Tempo hari, keyword 'Homo Deus' sempat ramai di jagat Twitter. Pemicunya, utas ibu dosen yang menyindir agar para lelaki lekas insaf dan mau membaca buku biar obrolan pas PDKT sama cewek nggak garing-garing amat.
"Jadi dong steak yang tebal, sexy, dan juicy, jangan jadi remahan rengginang. Oke?" begitu katanya. Dan netizen yang jempolnya gatel pun berbondong-bondong ikut komentar.
Sekonyong-konyong, ingatan saya tentang masa-masa "muda, beda, dan berbahaya" pun terpantik. Memang, sekarang saya masih muda, tapi tak lagi "beda dan berbahaya"--menukil kata-kata yang ditulis Cik Prim.
"Kamu baca buku Sejarah Tuhan-nya Karen Armstrong?" Tanya doi. Saya gali kembali ingatan itu dari arsip-arsip pertanyaan yang pernah dilontarkannya saat kencan pertama kami.
"Baca, tapi belum selesai. Keburu pusing duluan," timpal saya singkat.
Lain waktu, saya sempat curcol tentang betapa-melelahkannya-hidup-saya. Dia mendengarkan dan memberi respon dengan berbagai ocehan yang kini tak saya ingat betul, tetapi ada satu hal yang tak pernah saya lupa: ia menyebut-nyebut nama Immanuel Kant dibarengi sejumput quotes.
Baca Juga: Buku dan Televisi, Dua Tembok Pembatas Antara Saya dan Ibu
Kalau momen itu diingat-ingat kembali, saya tak bisa menahan rasa mual bercampur geli dan ingin tertawa. Kencan pertama itu sudah lama berlalu. Waktu itu darah kami masih menggelegak. Kami begitu mudahnya terbakar api idealisme sekaligus tak sadar jadi kaum snobis yang-merasa-paling-tercerahkan-di-tengah-dunia-serba-tak-waras-ini.
Saya juga ingat, bagaimana saya dan sesama kawan perempuan pernah ngerumpi tentang beberapa lelaki yang berotak 'seksi' di lingkungan kampus meski mereka tak setampan Nicholas Saputra. Mulai dari sesama mahasiswa, dosen muda, sampai yang senior-senior.

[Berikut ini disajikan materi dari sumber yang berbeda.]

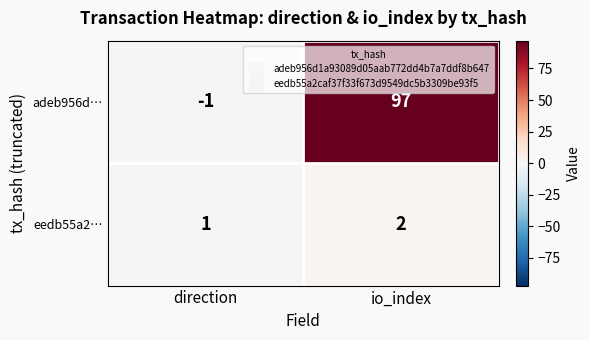

Is it true that adeb956d… equals 0 at direction?

False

Kadang-kadang, saya mengamini apa yang dikatakan ibu dosen itu. Saya akui, sampai sekarang saya senang melihat laki-laki yang otaknya 'berisi'. Tentu saja bukan yang sekadar ngutap-ngutip quotes filsuf dan asal menyebut judul-judul buku, tetapi mereka yang mau mengolah kembali pemikiran-pemikiran yang dilahapnya, tidak bias dalam berpikir, dan--ini yang paling sulit--tetap rendah hati!